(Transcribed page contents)
>>

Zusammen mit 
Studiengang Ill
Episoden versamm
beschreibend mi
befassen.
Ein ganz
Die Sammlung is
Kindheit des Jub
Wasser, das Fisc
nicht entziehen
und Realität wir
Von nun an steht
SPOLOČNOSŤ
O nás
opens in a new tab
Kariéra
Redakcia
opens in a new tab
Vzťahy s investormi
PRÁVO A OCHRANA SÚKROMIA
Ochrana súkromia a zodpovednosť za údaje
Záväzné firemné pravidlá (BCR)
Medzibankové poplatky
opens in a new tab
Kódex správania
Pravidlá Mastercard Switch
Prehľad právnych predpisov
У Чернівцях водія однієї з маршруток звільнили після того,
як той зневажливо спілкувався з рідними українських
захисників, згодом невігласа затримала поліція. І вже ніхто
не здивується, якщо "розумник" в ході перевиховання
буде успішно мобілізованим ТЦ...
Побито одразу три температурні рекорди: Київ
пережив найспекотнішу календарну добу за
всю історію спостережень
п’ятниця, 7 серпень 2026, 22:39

<<

# Your objective
Recast every line of the transcribed page contents above as a JSON list of strings, one string per line, with blank lines left out.

# Finished exercise
[
  "Zusammen mit ",
  "Studiengang Ill",
  "Episoden versamm",
  "beschreibend mi",
  "befassen.",
  "Ein ganz",
  "Die Sammlung is",
  "Kindheit des Jub",
  "Wasser, das Fisc",
  "nicht entziehen",
  "und Realität wir",
  "Von nun an steht",
  "SPOLOČNOSŤ",
  "O nás",
  "opens in a new tab",
  "Kariéra",
  "Redakcia",
  "opens in a new tab",
  "Vzťahy s investormi",
  "PRÁVO A OCHRANA SÚKROMIA",
  "Ochrana súkromia a zodpovednosť za údaje",
  "Záväzné firemné pravidlá (BCR)",
  "Medzibankové poplatky",
  "opens in a new tab",
  "Kódex správania",
  "Pravidlá Mastercard Switch",
  "Prehľad právnych predpisov",
  "У Чернівцях водія однієї з маршруток звільнили після того,",
  "як той зневажливо спілкувався з рідними українських",
  "захисників, згодом невігласа затримала поліція. І вже ніхто",
  "не здивується, якщо \"розумник\" в ході перевиховання",
  "буде успішно мобілізованим ТЦ...",
  "Побито одразу три температурні рекорди: Київ",
  "пережив найспекотнішу календарну добу за",
  "всю історію спостережень",
  "п’ятниця, 7 серпень 2026, 22:39"
]